Having been fully confirmed in Protestantism by Dr. Aegidio, he preached boldly such doctrines only as were agreeable to Gospel purity, and uncontaminated by the errors which had at various times crept into the Romish Church. For these reasons he had many enemies among the Roman Catholics, and some of them were fully determined on his destruction.
A worthy gentleman named Scobaria, having erected a school for divinity lectures, appointed Dr. Constantine to be reader therein. He immediately undertook the task, and read lectures, by portions, on the Proverbs, Ecclesiastes, and Canticles; and was beginning to expound the Book of Job, when he was seized by the inquisitors.

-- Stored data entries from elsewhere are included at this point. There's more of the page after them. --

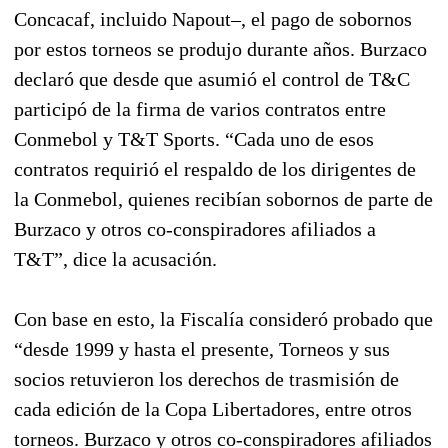
Concacaf, incluido Napout–, el pago de sobornos
por estos torneos se produjo durante años. Burzaco
declaró que desde que asumió el control de T&C
participó de la firma de varios contratos entre
Conmebol y T&T Sports. “Cada uno de esos
contratos requirió el respaldo de los dirigentes de
la Conmebol, quienes recibían sobornos de parte de
Burzaco y otros co-conspiradores afiliados a
T&T”, dice la acusación.
Con base en esto, la Fiscalía consideró probado que
“desde 1999 y hasta el presente, Torneos y sus
socios retuvieron los derechos de trasmisión de
cada edición de la Copa Libertadores, entre otros
torneos. Burzaco y otros co-conspiradores afiliados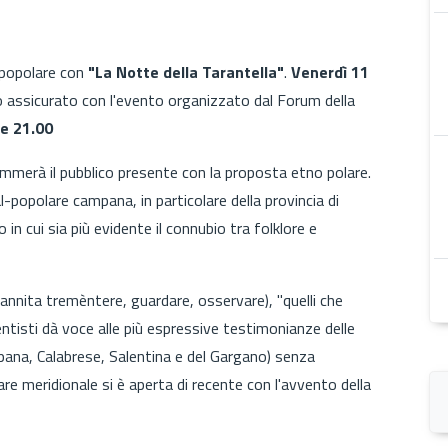
 popolare con
"La Notte della Tarantella"
.
Venerdì 11
o assicurato con l'evento organizzato dal Forum della
re 21.00
iemmerà il pubblico presente con la proposta etno polare.
-popolare campana, in particolare della provincia di
in cui sia più evidente il connubio tra folklore e
sannita tremèntere, guardare, osservare), "quelli che
ntisti dà voce alle più espressive testimonianze delle
ampana, Calabrese, Salentina e del Gargano) senza
re meridionale si è aperta di recente con l'avvento della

Being brought to examination, he answered with such precaution that they could not find any explicit charge against him, but remained doubtful in what manner to proceed, when the following circumstances occurred to determine them.
Dr. Constantine had deposited with a woman named Isabella Martin, several books, which to him were very valuable, but which he knew, in the eyes of the Inquisition, were exceptionable.

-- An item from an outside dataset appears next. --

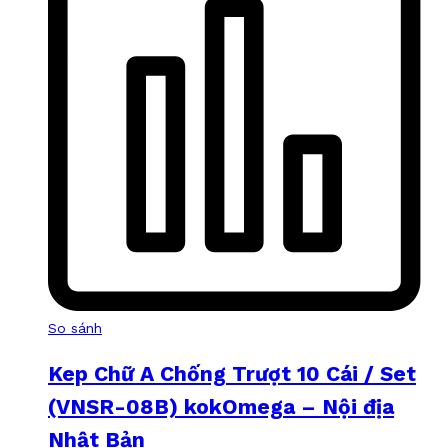
So sánh
Kep Chữ A Chống Trượt 10 Cái / Set
(VNSR-08B) kokOmega – Nội địa
Nhật Bản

This woman having been informed against as a Protestant, was apprehended, and, after a small process, her goods were ordered to be confiscated. Previous, however, to the officers coming to her house, the woman’s son had removed away several chests full of the most valuable articles; among these were Dr. Constantine’s books.
A treacherous servant gave intelligence of this to the inquisitors, and an officer was despatched to the son to demand the chests. The son, supposing the officer only came for Constantine’s books, said, “I know what you come for, and I will fetch them to you immediately.” He then fetched Dr. Constantine’s books and papers, when the officer was greatly surprised to find what he did not look for. He, however, told the young man that he was glad these books and papers were produced, but nevertheless he must fulfill the end of his commission, which was to carry him and the goods he had embezzled before the inquisitors, which he did accordingly; for the young man knew it would be in vain to expostulate, or resist, and therefore quietly submitted to his fate.

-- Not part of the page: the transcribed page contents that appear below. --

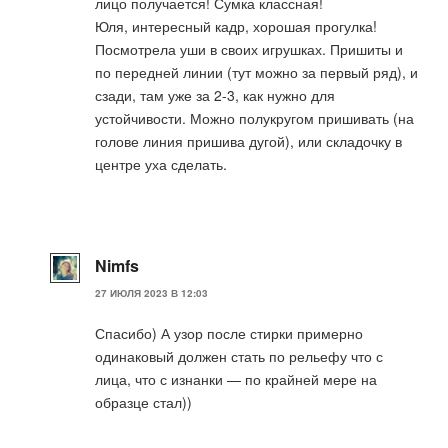
лицо получается! Сумка классная!
Юля, интересный кадр, хорошая прогулка!
Посмотрела уши в своих игрушках. Пришиты и
по передней линии (тут можно за первый ряд), и
сзади, там уже за 2-3, как нужно для
устойчивости. Можно полукругом пришивать (на
голове линия пришива дугой), или складочку в
центре уха сделать.
Nimfs
27 ИЮЛЯ 2023 В 12:03
Спасибо) А узор после стирки примерно
одинаковый должен стать по рельефу что с
лица, что с изнанки — по крайней мере на
образце стал))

The inquisitors being thus possessed of Constantine’s books and writings, now found matter sufficient to form charges against him. When he was brought to a re-examination, they presented one of his papers, and asked him if he knew the handwriting? Perceiving it was his own, he guessed the whole matter, confessed the writing, and justified the doctrine it contained: saying, “In that, and all my other writings, I have never departed from the truth of the Gospel, but have always kept in view the pure precepts of Christ, as He delivered them to mankind.”
After being detained upwards of two years in prison, Dr. Constantine was seized with a bloody flux, which put an end to his miseries in this world. The process, however, was carried on against his body, which, at the ensuing auto da fe, was publicly burnt.